*** Block opens ***
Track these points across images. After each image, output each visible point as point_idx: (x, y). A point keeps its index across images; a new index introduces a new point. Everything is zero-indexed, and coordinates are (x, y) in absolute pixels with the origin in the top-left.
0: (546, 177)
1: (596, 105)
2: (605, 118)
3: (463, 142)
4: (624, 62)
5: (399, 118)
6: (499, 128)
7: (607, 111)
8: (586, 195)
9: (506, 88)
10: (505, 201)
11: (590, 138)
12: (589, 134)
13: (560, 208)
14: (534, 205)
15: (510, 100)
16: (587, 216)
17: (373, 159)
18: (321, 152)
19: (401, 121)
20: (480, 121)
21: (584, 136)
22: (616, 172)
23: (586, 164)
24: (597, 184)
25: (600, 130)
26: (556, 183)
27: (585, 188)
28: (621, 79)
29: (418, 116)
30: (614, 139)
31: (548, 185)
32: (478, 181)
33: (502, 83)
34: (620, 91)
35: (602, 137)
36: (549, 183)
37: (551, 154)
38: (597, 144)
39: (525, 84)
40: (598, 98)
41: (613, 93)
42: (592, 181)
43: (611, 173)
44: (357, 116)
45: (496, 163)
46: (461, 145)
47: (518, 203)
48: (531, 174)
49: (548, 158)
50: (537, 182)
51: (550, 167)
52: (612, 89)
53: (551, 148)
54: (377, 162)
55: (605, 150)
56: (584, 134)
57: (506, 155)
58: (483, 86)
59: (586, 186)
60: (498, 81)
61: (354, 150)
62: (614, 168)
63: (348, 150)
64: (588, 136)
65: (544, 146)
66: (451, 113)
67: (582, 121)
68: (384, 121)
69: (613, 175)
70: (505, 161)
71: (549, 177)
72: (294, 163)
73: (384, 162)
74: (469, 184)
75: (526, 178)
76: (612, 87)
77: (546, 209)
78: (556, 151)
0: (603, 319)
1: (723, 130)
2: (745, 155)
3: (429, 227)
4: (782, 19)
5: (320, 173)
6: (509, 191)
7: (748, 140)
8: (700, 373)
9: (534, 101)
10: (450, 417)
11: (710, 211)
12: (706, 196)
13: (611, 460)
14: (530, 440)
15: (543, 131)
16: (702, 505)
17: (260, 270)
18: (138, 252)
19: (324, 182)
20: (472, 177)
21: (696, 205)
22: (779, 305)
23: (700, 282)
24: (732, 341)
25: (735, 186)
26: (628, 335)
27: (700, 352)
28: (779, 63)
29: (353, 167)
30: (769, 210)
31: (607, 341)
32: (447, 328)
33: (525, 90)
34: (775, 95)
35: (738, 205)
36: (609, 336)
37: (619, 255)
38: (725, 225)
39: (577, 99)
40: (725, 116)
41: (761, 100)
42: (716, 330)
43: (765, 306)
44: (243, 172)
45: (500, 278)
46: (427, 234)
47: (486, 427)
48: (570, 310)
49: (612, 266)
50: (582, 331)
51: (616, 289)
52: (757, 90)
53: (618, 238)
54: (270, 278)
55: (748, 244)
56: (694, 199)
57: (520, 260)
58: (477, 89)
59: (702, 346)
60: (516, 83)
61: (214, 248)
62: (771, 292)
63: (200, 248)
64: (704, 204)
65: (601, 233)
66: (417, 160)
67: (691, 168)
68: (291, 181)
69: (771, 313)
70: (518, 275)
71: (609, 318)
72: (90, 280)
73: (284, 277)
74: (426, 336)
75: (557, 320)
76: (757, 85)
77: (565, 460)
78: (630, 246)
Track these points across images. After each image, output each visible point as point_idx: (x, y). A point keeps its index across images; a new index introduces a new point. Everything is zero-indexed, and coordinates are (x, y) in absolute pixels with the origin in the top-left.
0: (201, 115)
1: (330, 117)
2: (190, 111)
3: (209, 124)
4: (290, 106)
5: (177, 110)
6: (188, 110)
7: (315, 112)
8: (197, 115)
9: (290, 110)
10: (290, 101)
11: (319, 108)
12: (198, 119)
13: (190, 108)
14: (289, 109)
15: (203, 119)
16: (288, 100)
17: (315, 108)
*** Block closes ***
## Description of the task:
Can you copy out the records verbatim, from their very start up to and including the line with "35: (738, 205)"?

## Answer for the task:
Track these points across images. After each image, output each visible point as point_idx: (x, y). A point keeps its index across images; a new index introduces a new point. Everything is zero-indexed, and coordinates are (x, y) in absolute pixels with the origin in the top-left.
0: (546, 177)
1: (596, 105)
2: (605, 118)
3: (463, 142)
4: (624, 62)
5: (399, 118)
6: (499, 128)
7: (607, 111)
8: (586, 195)
9: (506, 88)
10: (505, 201)
11: (590, 138)
12: (589, 134)
13: (560, 208)
14: (534, 205)
15: (510, 100)
16: (587, 216)
17: (373, 159)
18: (321, 152)
19: (401, 121)
20: (480, 121)
21: (584, 136)
22: (616, 172)
23: (586, 164)
24: (597, 184)
25: (600, 130)
26: (556, 183)
27: (585, 188)
28: (621, 79)
29: (418, 116)
30: (614, 139)
31: (548, 185)
32: (478, 181)
33: (502, 83)
34: (620, 91)
35: (602, 137)
36: (549, 183)
37: (551, 154)
38: (597, 144)
39: (525, 84)
40: (598, 98)
41: (613, 93)
42: (592, 181)
43: (611, 173)
44: (357, 116)
45: (496, 163)
46: (461, 145)
47: (518, 203)
48: (531, 174)
49: (548, 158)
50: (537, 182)
51: (550, 167)
52: (612, 89)
53: (551, 148)
54: (377, 162)
55: (605, 150)
56: (584, 134)
57: (506, 155)
58: (483, 86)
59: (586, 186)
60: (498, 81)
61: (354, 150)
62: (614, 168)
63: (348, 150)
64: (588, 136)
65: (544, 146)
66: (451, 113)
67: (582, 121)
68: (384, 121)
69: (613, 175)
70: (505, 161)
71: (549, 177)
72: (294, 163)
73: (384, 162)
74: (469, 184)
75: (526, 178)
76: (612, 87)
77: (546, 209)
78: (556, 151)
0: (603, 319)
1: (723, 130)
2: (745, 155)
3: (429, 227)
4: (782, 19)
5: (320, 173)
6: (509, 191)
7: (748, 140)
8: (700, 373)
9: (534, 101)
10: (450, 417)
11: (710, 211)
12: (706, 196)
13: (611, 460)
14: (530, 440)
15: (543, 131)
16: (702, 505)
17: (260, 270)
18: (138, 252)
19: (324, 182)
20: (472, 177)
21: (696, 205)
22: (779, 305)
23: (700, 282)
24: (732, 341)
25: (735, 186)
26: (628, 335)
27: (700, 352)
28: (779, 63)
29: (353, 167)
30: (769, 210)
31: (607, 341)
32: (447, 328)
33: (525, 90)
34: (775, 95)
35: (738, 205)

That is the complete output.